En el conjunto de la Unión Europea, los ingresos de la publicidad por televisión destinada a los niños representan entre 670 millones y mil millones de euros por año. Como los Estados han impuesto a las cadenas de televisión cuotas de producciones originales, esos ingresos financian la compra de programas y permiten limitar la importación de series de ficción y de dibujos animados estadounidenses.
Con 300 horas de series animadas producidas anualmente, Francia ocupa hoy el tercer lugar en el mundo, muy por detrás de Japón y de Estados Unidos. “Toda prohibición o restricción adicional de la publicidad para niños en Europa tendría efectos desastrosos para la producción audiovisual”, declaraba recientemente Cindy Rose, que hace presión en Bruselas en favor de Disney. El grupo estadounidense se vería doblemente afectado: además de la venta de programas, Disney hace publicidad en Europa de sus parques temáticos, sus películas y sus productos derivados.
“De todos modos, nada impedirá que las cadenas temáticas estadounidenses divulguen publicidad para los niños”, reitera Robert Gerson. De hecho, el desarrollo exponencial de los “paquetes temáticos” por satélite en Europa —que son trampolines formidables para las cadenas de Estados Unidos como MTV, Nickelodeon o Disney Channel— impedirían la aplicación de una prohibición a escala europea. Así sucede ya en Suecia, donde la ley no puede aplicarse a TV3 y Kanal 5, dos cadenas privadas que emiten desde Gran Bretaña.

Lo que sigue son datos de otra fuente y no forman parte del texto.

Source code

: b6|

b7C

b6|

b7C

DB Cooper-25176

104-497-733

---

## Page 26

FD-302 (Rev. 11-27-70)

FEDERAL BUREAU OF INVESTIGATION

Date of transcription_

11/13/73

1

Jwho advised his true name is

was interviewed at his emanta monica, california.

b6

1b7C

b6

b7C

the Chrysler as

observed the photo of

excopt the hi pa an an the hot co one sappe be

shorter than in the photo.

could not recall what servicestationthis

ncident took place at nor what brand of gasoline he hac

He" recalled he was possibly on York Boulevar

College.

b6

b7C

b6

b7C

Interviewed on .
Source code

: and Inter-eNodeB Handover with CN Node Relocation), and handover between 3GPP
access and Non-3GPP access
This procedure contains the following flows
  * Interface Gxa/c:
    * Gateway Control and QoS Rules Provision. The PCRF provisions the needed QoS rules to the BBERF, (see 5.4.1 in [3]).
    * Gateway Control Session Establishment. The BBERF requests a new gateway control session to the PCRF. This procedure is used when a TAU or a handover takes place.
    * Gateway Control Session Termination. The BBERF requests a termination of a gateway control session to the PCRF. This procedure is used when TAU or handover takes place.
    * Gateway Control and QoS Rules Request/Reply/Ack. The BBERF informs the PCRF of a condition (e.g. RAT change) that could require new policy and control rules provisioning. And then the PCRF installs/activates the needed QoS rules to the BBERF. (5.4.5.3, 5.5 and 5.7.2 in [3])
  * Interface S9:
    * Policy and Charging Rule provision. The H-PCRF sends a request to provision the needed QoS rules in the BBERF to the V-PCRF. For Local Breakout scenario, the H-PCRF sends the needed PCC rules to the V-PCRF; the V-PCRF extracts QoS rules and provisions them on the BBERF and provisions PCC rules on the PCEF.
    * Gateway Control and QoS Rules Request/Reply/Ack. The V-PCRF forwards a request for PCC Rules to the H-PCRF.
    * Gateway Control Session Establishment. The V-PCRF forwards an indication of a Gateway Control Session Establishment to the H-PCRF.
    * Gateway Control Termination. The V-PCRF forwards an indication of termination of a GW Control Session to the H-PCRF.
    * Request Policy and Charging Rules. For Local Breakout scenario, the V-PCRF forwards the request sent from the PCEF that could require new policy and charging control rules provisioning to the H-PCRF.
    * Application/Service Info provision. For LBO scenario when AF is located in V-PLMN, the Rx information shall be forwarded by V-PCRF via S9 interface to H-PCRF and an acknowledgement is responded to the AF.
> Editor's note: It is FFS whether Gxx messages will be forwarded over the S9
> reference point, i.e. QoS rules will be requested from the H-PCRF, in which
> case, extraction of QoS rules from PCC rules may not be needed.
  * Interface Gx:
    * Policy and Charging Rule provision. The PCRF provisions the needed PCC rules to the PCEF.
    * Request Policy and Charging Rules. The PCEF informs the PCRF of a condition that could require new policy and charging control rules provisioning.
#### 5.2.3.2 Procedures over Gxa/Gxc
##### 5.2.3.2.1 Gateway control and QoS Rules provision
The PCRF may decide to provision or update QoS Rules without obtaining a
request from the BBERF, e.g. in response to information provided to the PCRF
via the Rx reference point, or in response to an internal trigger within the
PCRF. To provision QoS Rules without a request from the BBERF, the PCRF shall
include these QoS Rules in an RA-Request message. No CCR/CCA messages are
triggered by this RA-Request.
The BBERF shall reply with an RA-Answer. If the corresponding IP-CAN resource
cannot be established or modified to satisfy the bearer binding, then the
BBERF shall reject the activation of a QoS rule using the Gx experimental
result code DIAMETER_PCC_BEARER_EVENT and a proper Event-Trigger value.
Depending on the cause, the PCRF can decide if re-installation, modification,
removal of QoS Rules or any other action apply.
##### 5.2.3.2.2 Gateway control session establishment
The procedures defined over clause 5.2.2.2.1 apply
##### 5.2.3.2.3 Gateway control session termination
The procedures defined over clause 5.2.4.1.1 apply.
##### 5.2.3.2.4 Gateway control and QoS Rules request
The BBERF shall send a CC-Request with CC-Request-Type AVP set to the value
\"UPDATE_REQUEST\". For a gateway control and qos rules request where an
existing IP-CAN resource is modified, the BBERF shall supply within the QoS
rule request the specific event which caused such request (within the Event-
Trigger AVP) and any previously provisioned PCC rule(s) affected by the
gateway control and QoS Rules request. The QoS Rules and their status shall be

El marketing en la escuela
Sin embargo, los especialistas en la infancia enfrentan hoy otro problema: la presencia creciente de las empresas en la escuela. Las marcas de fast-food, de soft drinks, de calzado de deporte o de ropa no se contentan con distribuir —con la complicidad discreta del personal docente— algunas muestras publicitarias. “A juicio de los jefes de productos, cada cafetería y cada sala de clase es un grupo de discusión (…), una verdadera ocasión de descubrir lo que está de moda a vil precio”, destaca Naomi Klein, autora de No Logo, la tyrannie des marques. En Estados Unidos, la cadena de televisión privada Channel One, que difunde programas de actualidades en las escuelas, se jacta de estar presente en 12.000 establecimientos y estima que su audiencia es de ocho millones de escolares, lo que le permite imponer a sus anunciantes tarifas dos veces más elevadas que las cadenas generales. En cuanto a la Gran Bretaña de Tony Blair, no ha vacilado en pedir a las empresas privadas que auxilien a los establecimientos escolares del Estado faltos de recursos.